Produce as output only the lines below starting at the line with "3ème, afin de les aider à mieux" and continuing through the line with "67000 STRASBOURG. Vous pouvez également, pour", each one exactly as written.

**Data for review:**
+++

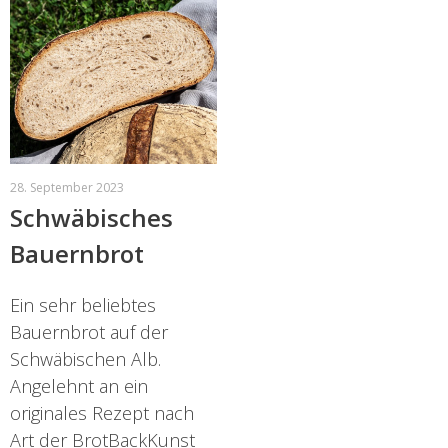
28. September 2023
Schwäbisches
Bauernbrot
Ein sehr beliebtes
Bauernbrot auf der
Schwäbischen Alb.
Angelehnt an ein
originales Rezept nach
Art der BrotBackKunst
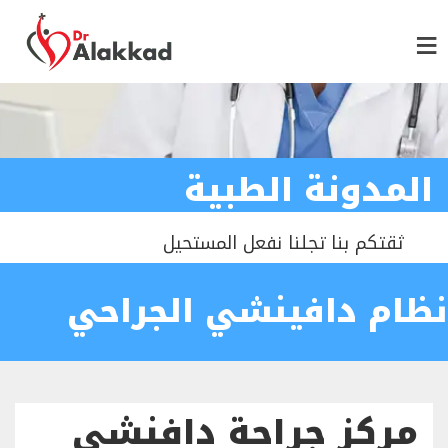
المدونة الطبية
ثقتكم بنا تجلنا نفعل المستحيل
نظام دافينشي الجراحي
مركز جراحة دافنشي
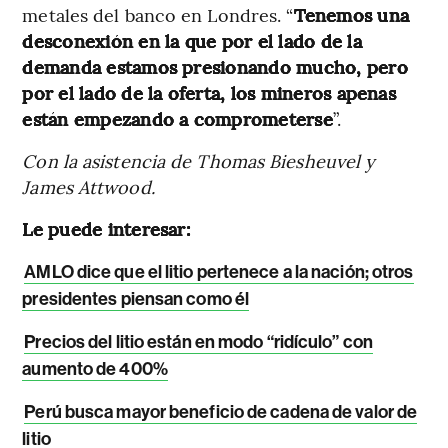
metales del banco en Londres. “
Tenemos una
desconexión en la que por el lado de la
demanda estamos presionando mucho, pero
por el lado de la oferta, los mineros apenas
están empezando a comprometerse
”.
Con la asistencia de Thomas Biesheuvel y
James Attwood.
Le puede interesar:
AMLO dice que el litio pertenece a la nación; otros
presidentes piensan como él
Precios del litio están en modo “ridículo” con
aumento de 400%
Perú busca mayor beneficio de cadena de valor de
litio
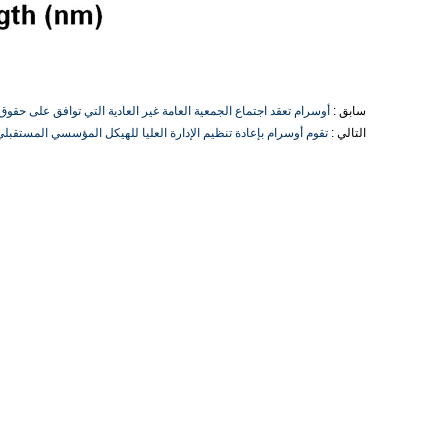
سابق :
أوسرام تعقد اجتماع الجمعية العامة غير العادية التي توافق على حقوق 
التالي :
تقوم أوسرام بإعادة تنظيم الإدارة العليا للهيكل المؤسسي المستقبلي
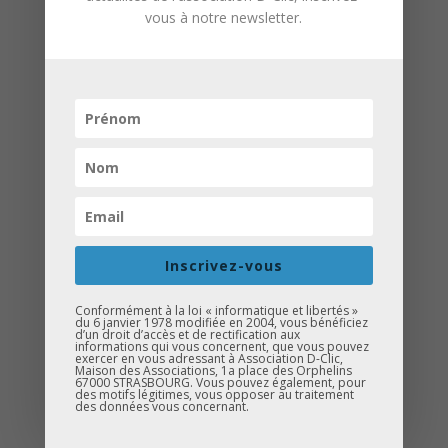
Margaux Lagleize pour prendre
vous à notre newsletter.
confiance en soi et travailler l’aisance à
l’oral.
•⁠ ⁠Stand d’information sur l’orientation de
la Caravane de l’Orientation, où les
élèves de tous niveaux ont pu se
renseigner et échanger sur leurs
projets d’orientation et les métiers.
•⁠ ⁠Quiz « Kahoot » sur l’orientation,
destiné aux élèves de 4ème et/ou de
3ème, afin de les aider à mieux
Inscrivez-vous
comprendre les possibilités après la
Conformément à la loi « informatique et libertés »
troisième.
du 6 janvier 1978 modifiée en 2004, vous bénéficiez
d’un droit d’accès et de rectification aux
informations qui vous concernent, que vous pouvez
Quatre journées ont déjà été
exercer en vous adressant à Association D-Clic,
Maison des Associations, 1a place des Orphelins
organisées :
67000 STRASBOURG. Vous pouvez également, pour
des motifs légitimes, vous opposer au traitement
des données vous concernant.
•⁠ ⁠Lundi 18 novembre au Collège
Rembrandt Bugatti à Mairie de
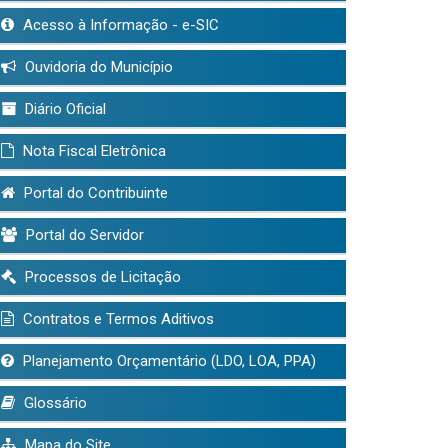
Acesso à Informação - e-SIC
Ouvidoria do Município
Diário Oficial
Nota Fiscal Eletrônica
Portal do Contribuinte
Portal do Servidor
Processos de Licitação
Contratos e Termos Aditivos
Planejamento Orçamentário (LDO, LOA, PPA)
Glossário
Mapa do Site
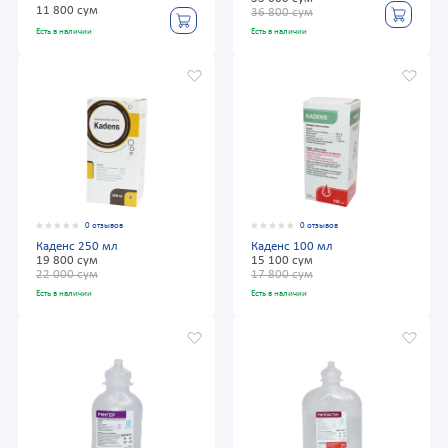
11 800 сум
36 800 сум
Есть в наличии
Есть в наличии
0 отзывов
0 отзывов
Каденс 250 мл
Каденс 100 мл
19 800 сум
15 100 сум
22 000 сум
17 800 сум
Есть в наличии
Есть в наличии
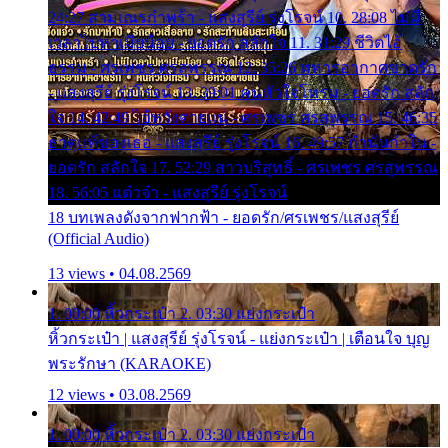
24:27 สามเณรกำพร้า - แสงสุรีย์ รุ่งโรจน์ 10. 28:08 ไม่มี
เวลาไปหาเมียน้อย - ยอดรัก สลักใจ 11. 31:29 ชีวิตไอ้
ธรรม - ศรเพชร ศรสุพรรณ 12. 35:26 ทหารอากาศขาดรัก
- แสงสุรีย์ รุ่งโรจน์ 13. 39:01 คนหัวใจโทรม - ยอดรัก สลัก
ใจ 14. 42:49 ไอ้หวังตายแน่ - ศรเพชร ศรสุพรรณ 15. 46:35
ธาตุแท้ของเธอ - แสงสุรีย์ รุ่งโรจน์ 16. 49:57 กำนันกำใน -
ยอดรัก สลักใจ 17. 52:29 สาวบริสุทธิ์ - ศรเพชร ศรสุพรรณ
18. 56:05 แต๋วจ๋า - แสงสุรีย์ รุ่งโรจน์
18 บทเพลงดังจากฟากฟ้า - ยอดรัก/ศรเพชร/แสงสุรีย์
(Official Audio)
13 views • 04.08.2569
1. 00:00 หิ้วกระเป๋า 2. 03:30 แย่งกระเป๋า
หิ้วกระเป๋า | แสงสุรีย์ รุ่งโรจน์ - แย่งกระเป๋า | เตือนใจ บุญ
พระรักษา (KARAOKE)
12 views • 03.08.2569
1. 00:00 หิ้วกระเป๋า 2. 03:30 แย่งกระเป๋า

+++

**Solution to the exercise:**
3ème, afin de les aider à mieux
Inscrivez-vous
comprendre les possibilités après la
Conformément à la loi « informatique et libertés »
troisième.
du 6 janvier 1978 modifiée en 2004, vous bénéficiez
d’un droit d’accès et de rectification aux
informations qui vous concernent, que vous pouvez
Quatre journées ont déjà été
exercer en vous adressant à Association D-Clic,
Maison des Associations, 1a place des Orphelins
organisées :
67000 STRASBOURG. Vous pouvez également, pour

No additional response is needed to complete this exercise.